The sick man looked at him and laughed.

"That's a pretty kind of joke to play upon a man lying on his back," he said. "Go and fetch her, and we'll laugh at it together—perhaps she'll see the fun in it; I don't!"

Then, as Austin Ambrose remained silent, Blair looked from him to the doctor, who had entered—an awful look of anguished, fearful scrutiny.

"I'm—I'm dreaming; that's what it is," he muttered. "Madge—don't leave me. Take hold of my hand I—I dreamt somebody had told me you were dead. Don't cry, dear. It's I who was nearly dead, not you; and I'm all right now. Did you find the painting things? They're all right, are they? I told Austin—I told——" he stopped short suddenly, and uttered a cry, a heartrending cry, and raised himself so that he could see Austin Ambrose's face. "I'm not asleep," he moaned; "I am awake. And you are there—and you have just told me. Dead! Dead! Austin—don't—keep—it from me! Tell me all. Look, I'll be quiet. I won't utter a sound. Doctor, for Heaven's sake make him tell me."

The doctor turned his face away. It was wet with tears; there was not a tear in Austin Ambrose's eyes.

"Shall I tell him—or wait?" he whispered to the doctor. The doctor nodded.

"Better now than later; the shock will be less now he is weak. Poor fellow, poor fellow!"

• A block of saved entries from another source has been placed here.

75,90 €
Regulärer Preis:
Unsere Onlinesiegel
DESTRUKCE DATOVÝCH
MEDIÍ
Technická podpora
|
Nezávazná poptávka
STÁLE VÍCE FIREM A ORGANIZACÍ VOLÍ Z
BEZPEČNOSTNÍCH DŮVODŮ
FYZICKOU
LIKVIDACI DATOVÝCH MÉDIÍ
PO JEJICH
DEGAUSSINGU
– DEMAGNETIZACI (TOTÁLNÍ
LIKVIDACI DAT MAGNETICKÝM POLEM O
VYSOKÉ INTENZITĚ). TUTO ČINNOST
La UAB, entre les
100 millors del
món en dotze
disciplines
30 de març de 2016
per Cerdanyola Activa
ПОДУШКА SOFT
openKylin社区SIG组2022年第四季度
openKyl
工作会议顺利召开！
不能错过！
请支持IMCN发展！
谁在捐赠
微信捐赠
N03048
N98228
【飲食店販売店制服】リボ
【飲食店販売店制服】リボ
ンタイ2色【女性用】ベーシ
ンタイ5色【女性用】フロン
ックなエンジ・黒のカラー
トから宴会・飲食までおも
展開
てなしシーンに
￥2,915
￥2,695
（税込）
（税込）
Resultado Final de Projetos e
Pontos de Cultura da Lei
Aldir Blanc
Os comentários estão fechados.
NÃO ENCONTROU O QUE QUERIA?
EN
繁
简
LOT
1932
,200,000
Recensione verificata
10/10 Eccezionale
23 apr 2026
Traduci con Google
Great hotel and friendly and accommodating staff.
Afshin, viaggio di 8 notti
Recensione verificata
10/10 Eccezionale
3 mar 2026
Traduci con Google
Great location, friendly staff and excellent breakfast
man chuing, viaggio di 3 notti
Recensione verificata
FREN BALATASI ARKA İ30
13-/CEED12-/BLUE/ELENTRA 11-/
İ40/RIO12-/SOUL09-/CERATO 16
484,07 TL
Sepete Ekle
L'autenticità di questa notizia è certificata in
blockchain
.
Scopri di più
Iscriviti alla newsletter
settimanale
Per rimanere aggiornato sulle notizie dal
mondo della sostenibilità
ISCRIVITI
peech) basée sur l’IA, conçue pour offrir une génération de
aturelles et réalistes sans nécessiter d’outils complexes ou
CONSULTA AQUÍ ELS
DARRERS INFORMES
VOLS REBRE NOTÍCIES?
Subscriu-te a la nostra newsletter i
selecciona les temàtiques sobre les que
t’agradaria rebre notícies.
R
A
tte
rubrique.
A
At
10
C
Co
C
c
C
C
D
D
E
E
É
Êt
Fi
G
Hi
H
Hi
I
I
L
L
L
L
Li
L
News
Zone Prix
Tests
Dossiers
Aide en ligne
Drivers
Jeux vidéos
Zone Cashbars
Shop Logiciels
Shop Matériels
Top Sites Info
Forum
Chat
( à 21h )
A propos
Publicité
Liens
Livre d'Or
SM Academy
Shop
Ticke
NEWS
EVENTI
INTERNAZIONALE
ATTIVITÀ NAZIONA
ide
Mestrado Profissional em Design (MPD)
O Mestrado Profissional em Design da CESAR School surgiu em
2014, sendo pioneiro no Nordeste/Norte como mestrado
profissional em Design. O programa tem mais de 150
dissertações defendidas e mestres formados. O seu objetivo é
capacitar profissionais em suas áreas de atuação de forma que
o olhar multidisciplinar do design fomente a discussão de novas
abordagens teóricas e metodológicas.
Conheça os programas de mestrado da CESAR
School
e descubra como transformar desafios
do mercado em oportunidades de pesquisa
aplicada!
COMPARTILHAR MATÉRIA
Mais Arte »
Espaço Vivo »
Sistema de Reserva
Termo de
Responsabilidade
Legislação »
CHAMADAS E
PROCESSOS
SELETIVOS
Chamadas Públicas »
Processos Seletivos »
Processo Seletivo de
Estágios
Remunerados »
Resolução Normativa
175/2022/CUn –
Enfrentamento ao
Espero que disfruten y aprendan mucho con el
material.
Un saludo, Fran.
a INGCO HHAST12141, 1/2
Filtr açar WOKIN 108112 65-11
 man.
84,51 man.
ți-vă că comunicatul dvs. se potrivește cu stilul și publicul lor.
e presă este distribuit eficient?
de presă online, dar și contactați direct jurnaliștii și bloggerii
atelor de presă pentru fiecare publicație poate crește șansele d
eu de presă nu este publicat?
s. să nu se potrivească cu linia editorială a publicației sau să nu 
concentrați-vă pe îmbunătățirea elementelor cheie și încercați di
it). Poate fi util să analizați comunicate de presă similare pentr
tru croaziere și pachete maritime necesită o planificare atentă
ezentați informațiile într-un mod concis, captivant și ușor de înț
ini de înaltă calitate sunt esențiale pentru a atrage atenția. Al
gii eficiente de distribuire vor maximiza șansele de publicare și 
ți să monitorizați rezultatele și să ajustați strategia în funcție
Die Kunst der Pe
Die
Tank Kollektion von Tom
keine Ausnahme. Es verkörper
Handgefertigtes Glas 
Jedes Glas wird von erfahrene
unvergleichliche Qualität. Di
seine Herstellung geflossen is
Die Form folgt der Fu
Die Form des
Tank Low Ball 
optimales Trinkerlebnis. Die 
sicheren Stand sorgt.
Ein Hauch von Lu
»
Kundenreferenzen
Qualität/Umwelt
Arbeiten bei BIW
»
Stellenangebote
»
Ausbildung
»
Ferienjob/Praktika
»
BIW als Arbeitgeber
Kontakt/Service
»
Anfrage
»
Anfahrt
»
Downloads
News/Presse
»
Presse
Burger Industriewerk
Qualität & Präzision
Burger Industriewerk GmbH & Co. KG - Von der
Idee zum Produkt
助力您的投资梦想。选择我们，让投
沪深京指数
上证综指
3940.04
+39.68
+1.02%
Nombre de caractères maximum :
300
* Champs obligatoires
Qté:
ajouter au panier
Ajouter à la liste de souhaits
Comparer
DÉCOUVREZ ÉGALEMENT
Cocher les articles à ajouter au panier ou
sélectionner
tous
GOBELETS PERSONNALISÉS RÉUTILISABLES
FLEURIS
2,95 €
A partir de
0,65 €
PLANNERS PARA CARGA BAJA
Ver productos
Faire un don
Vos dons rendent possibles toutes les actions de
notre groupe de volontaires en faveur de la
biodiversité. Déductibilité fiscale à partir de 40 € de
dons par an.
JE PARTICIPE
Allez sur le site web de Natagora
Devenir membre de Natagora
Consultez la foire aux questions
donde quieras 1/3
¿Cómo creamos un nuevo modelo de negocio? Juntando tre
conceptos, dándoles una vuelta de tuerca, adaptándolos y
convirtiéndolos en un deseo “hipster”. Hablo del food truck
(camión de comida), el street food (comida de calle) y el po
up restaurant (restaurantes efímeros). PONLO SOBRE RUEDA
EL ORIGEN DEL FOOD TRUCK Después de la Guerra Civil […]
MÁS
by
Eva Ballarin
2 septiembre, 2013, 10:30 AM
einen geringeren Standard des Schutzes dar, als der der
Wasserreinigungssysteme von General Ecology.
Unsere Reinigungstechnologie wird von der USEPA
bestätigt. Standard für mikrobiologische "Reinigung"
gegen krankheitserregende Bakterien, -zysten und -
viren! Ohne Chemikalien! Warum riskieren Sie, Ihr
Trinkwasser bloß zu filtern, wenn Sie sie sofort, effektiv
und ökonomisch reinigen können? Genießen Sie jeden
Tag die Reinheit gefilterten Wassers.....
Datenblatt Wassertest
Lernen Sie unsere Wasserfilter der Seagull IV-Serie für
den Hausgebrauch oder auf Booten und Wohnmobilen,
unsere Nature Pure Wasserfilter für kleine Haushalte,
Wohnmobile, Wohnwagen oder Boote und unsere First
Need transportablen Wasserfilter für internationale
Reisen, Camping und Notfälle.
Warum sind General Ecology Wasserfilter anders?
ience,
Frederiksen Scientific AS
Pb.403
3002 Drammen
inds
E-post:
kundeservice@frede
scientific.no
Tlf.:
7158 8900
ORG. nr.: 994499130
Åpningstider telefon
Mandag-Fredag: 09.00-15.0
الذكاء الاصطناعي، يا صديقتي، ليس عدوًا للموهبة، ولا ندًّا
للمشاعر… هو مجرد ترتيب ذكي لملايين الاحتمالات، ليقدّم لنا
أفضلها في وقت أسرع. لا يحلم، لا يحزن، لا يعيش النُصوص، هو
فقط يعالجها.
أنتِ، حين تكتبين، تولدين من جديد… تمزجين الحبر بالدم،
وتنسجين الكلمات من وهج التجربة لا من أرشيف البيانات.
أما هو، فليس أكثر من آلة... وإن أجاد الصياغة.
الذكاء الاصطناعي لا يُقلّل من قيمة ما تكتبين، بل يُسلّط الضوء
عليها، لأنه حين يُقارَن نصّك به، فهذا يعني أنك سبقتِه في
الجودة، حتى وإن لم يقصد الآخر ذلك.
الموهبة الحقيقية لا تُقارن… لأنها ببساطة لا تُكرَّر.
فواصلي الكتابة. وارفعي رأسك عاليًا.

Austin Ambrose bent down, and in a few words scarcely audible, told the story. He said nothing of the visitor who had come, nothing of Margaret's anguish. According as he told it, Margaret had strolled down to the rock and remained there too long, until the tidal wave had caught her and washed her out to sea.

Blair listened, his face pallid as that of death, his wide eyes fixed gleamingly on the speaker's face, his hands clutching the quilt. Every now and then his lips moved as if he were repeating the words as they dropped cautiously from Austin Ambrose's lips, and when he had finished he still leant upon his arm and looked at Austin with horror and despair.

Then, without a cry, he sank back upon the pillow and closed his eyes.